Exercise task
Please copy the entries below word for word, starting at the line containing "pose: elev=279.7 azim=354.7" and ending with the line containing "Dot at: (263, 271)", both lines included.

Stored entries:
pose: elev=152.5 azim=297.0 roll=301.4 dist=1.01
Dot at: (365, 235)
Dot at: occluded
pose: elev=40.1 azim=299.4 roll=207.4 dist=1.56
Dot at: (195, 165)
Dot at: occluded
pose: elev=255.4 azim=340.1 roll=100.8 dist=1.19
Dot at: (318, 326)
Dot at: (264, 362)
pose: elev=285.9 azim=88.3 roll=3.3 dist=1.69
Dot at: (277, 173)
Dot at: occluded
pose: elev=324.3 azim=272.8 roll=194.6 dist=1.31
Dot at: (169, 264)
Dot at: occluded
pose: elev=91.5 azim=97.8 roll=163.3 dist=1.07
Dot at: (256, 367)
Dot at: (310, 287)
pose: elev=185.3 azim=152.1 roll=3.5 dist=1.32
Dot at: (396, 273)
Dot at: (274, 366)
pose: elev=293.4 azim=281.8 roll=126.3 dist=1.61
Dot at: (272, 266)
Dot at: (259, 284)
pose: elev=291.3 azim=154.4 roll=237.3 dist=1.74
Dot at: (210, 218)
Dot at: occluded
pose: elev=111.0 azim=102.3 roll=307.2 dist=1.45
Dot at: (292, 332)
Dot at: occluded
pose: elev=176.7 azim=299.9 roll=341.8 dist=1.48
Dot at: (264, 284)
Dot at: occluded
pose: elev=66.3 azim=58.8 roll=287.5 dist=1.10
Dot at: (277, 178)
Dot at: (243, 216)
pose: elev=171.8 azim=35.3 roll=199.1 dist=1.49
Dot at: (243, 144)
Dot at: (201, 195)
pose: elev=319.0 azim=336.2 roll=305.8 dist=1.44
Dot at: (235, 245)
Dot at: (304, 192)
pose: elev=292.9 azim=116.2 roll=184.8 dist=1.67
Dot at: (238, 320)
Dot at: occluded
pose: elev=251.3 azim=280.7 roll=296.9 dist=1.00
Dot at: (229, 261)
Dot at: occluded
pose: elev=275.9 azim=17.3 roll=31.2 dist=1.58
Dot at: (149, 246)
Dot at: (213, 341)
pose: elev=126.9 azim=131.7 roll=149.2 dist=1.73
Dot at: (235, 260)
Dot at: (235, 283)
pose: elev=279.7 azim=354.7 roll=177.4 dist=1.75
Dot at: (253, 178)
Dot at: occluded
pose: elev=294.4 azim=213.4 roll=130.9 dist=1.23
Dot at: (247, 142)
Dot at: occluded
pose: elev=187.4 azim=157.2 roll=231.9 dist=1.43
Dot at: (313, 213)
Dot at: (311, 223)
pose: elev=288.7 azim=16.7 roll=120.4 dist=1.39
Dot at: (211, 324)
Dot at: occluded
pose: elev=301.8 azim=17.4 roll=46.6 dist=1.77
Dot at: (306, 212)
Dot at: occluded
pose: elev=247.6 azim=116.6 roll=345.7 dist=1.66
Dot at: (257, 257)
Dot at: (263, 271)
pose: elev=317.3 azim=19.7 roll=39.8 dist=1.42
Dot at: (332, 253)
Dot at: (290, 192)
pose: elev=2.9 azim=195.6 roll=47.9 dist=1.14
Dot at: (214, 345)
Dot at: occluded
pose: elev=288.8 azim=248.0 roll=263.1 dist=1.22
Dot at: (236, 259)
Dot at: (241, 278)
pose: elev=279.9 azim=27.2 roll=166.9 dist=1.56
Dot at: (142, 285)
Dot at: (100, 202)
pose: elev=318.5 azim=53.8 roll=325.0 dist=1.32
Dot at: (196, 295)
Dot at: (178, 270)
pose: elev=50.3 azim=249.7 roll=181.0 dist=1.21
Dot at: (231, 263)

Problem solution
pose: elev=279.7 azim=354.7 roll=177.4 dist=1.75
Dot at: (253, 178)
Dot at: occluded
pose: elev=294.4 azim=213.4 roll=130.9 dist=1.23
Dot at: (247, 142)
Dot at: occluded
pose: elev=187.4 azim=157.2 roll=231.9 dist=1.43
Dot at: (313, 213)
Dot at: (311, 223)
pose: elev=288.7 azim=16.7 roll=120.4 dist=1.39
Dot at: (211, 324)
Dot at: occluded
pose: elev=301.8 azim=17.4 roll=46.6 dist=1.77
Dot at: (306, 212)
Dot at: occluded
pose: elev=247.6 azim=116.6 roll=345.7 dist=1.66
Dot at: (257, 257)
Dot at: (263, 271)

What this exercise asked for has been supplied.